Basically, instead of estimating your tasks in terms of "hours needed", you estimate them in terms of "size", and you score them relative to each other. So, say a large 3D model with complex textures and animations is an 8, a simpler model with fewer animations might be a 3, etc. It's important to always rank them relative to each other, and to keep a reference of what a 1, 2, 3, 5, 8, 13, 20... looks like (the weights I gave are the weights usually allowed, they're meant to resemble the Fibonacci sequence because the multiplicative factor between each number approximates the way a human loses precision as scale increases). If your tasks score in the 20s and above, then breaking the task in smaller sub-tasks can help increase the precision.

Afterwards, you consider how many "points" you completed every couple weeks (between 2 and 4, traditionally) and observe the rate at which you score "points", which can THEN be converted into a time estimate.

The idea is that our own time estimates are generally very bad, but that if we formalize our estimates and then look at how they correspond to actual progression, the estimates become more accurate.

I also like a slightly more complex variation of this planning where you also give estimates based on your worst-case and best-case estimations, which then gives you a ballpark of when you're done, instead of a vague end-point that might be way off.

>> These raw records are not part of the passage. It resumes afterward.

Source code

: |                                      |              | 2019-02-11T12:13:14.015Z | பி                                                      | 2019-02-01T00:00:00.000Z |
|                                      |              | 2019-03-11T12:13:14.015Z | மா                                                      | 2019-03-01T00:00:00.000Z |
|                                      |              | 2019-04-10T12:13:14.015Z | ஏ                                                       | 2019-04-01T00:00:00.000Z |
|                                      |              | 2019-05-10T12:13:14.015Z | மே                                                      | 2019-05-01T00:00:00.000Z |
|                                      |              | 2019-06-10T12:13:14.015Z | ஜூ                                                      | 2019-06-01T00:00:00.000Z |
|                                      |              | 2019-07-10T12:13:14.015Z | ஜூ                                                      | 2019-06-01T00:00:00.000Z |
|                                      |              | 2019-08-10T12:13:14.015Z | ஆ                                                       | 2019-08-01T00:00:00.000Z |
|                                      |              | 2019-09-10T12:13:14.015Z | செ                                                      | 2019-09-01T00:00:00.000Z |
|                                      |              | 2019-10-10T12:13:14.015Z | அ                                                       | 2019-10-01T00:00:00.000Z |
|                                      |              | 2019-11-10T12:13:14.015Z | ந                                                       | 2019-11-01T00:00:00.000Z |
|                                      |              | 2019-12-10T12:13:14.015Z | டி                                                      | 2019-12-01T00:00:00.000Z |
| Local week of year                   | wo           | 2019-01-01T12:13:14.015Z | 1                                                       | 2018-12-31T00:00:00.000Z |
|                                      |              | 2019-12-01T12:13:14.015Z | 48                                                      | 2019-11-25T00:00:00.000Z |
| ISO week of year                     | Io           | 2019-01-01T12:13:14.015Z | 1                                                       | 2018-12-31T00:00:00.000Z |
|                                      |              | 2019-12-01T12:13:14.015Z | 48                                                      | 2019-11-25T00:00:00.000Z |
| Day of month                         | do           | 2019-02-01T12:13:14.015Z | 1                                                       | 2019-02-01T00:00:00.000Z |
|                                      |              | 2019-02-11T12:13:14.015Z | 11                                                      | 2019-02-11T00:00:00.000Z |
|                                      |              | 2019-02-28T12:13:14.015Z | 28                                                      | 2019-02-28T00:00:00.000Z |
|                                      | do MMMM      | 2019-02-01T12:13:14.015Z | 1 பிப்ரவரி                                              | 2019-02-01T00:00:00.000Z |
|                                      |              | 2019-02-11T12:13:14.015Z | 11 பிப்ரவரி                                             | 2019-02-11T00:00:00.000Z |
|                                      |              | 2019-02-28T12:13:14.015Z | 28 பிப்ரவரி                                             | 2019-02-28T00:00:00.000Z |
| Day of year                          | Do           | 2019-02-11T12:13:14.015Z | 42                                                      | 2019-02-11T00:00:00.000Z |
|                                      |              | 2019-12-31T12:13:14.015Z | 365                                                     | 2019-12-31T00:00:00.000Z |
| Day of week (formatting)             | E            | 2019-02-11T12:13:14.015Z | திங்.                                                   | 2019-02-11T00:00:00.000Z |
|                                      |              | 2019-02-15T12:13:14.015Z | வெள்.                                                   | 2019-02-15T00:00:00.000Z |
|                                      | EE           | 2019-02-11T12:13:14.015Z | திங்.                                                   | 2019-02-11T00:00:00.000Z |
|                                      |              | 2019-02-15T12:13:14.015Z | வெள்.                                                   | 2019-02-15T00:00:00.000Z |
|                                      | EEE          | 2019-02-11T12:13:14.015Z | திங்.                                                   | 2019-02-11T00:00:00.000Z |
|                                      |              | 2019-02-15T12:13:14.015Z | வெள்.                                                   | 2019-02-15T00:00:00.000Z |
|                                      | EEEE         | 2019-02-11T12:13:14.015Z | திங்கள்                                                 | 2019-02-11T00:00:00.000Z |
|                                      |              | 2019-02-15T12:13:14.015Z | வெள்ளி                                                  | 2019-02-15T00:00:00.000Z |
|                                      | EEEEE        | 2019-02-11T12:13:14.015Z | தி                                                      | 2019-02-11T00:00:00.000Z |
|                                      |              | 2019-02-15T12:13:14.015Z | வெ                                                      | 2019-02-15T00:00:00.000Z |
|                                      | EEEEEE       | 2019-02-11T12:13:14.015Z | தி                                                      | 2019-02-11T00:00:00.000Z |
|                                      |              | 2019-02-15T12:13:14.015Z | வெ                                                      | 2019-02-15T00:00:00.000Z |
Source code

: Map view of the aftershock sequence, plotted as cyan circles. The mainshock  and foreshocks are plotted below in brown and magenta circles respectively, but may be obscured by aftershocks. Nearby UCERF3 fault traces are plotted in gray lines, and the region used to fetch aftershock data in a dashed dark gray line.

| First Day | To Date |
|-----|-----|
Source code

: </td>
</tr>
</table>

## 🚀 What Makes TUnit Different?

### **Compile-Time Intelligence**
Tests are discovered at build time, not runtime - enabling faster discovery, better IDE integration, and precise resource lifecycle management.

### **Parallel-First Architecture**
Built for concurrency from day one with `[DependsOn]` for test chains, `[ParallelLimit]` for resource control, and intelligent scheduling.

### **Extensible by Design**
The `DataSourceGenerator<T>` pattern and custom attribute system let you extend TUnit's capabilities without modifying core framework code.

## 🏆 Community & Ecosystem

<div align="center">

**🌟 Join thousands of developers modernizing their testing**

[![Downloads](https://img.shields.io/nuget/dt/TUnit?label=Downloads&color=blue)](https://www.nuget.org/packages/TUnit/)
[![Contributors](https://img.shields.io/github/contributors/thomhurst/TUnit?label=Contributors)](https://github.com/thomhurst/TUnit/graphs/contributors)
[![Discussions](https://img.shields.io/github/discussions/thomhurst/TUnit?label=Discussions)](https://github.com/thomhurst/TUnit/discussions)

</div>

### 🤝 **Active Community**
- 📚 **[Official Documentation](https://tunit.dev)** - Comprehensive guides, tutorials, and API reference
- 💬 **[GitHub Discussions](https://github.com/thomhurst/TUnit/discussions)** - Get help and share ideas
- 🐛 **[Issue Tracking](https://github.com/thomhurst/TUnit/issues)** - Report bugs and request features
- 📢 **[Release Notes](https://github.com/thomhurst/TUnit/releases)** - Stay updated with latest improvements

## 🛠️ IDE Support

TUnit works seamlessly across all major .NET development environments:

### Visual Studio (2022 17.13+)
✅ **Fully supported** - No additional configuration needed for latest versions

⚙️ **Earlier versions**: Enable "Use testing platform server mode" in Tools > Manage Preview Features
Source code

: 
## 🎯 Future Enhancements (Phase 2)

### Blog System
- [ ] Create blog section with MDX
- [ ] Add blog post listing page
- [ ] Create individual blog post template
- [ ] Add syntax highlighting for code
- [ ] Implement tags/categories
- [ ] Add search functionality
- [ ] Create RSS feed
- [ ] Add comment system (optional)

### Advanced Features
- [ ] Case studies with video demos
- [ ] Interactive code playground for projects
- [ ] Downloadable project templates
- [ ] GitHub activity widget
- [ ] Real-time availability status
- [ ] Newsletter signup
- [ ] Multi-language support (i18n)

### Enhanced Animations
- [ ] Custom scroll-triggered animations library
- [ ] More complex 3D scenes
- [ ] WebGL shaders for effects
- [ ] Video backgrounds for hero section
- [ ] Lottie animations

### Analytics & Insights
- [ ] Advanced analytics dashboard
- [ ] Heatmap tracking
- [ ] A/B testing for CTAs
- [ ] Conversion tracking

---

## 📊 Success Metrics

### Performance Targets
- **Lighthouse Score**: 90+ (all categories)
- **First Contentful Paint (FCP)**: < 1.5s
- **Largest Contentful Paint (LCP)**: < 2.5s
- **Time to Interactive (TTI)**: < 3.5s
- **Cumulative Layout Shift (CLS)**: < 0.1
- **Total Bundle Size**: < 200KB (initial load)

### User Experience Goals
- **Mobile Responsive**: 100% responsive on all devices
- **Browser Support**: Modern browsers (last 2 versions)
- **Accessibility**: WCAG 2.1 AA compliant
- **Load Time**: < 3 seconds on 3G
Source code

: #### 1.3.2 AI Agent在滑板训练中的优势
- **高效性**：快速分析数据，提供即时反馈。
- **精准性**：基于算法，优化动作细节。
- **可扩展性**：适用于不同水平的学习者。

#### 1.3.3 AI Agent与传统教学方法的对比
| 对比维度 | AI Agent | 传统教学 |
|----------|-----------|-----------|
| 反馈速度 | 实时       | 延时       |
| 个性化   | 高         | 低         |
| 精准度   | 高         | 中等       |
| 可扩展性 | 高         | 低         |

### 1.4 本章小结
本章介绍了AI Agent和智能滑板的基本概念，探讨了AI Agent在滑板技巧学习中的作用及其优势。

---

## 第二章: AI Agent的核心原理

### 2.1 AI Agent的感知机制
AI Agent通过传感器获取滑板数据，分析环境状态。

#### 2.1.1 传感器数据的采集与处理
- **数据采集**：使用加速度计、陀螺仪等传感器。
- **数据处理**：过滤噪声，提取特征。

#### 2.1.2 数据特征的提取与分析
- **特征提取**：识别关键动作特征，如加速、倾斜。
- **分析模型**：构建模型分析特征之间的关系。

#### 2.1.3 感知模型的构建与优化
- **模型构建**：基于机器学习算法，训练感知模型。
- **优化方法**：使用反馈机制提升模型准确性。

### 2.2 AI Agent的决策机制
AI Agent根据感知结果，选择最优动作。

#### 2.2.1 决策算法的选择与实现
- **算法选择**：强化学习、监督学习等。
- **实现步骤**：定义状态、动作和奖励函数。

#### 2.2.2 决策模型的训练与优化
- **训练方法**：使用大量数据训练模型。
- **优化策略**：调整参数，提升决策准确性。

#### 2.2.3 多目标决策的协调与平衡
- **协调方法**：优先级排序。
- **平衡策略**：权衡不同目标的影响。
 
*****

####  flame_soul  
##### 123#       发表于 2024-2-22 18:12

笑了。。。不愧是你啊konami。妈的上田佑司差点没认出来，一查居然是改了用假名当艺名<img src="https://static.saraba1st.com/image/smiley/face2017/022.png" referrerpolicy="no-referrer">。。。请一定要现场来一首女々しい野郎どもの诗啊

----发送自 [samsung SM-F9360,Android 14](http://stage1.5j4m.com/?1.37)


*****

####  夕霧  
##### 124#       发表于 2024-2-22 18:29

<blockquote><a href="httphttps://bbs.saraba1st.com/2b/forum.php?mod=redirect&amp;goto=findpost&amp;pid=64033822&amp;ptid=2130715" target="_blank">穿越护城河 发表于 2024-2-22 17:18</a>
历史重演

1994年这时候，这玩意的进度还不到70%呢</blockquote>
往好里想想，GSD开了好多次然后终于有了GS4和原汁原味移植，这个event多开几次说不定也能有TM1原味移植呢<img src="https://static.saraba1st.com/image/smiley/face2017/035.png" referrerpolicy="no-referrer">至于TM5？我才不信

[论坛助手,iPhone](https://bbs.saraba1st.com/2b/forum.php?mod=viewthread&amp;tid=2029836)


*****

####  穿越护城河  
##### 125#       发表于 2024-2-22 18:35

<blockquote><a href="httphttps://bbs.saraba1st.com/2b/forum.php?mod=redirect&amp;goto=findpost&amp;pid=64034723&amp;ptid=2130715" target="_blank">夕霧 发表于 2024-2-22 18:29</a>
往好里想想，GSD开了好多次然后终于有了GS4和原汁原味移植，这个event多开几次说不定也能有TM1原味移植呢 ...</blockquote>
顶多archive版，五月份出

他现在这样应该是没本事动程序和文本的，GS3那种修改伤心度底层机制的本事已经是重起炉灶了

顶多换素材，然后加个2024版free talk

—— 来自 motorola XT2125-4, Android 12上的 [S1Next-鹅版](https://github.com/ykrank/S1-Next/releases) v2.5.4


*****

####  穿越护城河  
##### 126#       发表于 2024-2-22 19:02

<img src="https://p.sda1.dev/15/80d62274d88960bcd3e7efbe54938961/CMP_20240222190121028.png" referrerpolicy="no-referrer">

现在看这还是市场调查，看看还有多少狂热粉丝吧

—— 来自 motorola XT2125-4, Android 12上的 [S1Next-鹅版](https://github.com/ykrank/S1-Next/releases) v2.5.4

At work we do something like this, and we also give ourselves an "efficiency rate" when people are sick, new, in formation, or on vacations. For instance now a lot of us are on vacation and our efficiency is ranked at 70% of our normal point-scoring rate. It's all quite subjective, but the point is to at least give *something* to look at and measure, even if it's vague. Dwelling on it is unnecessary since it rarely adds a lot of precision beyond a couple minutes of reflection.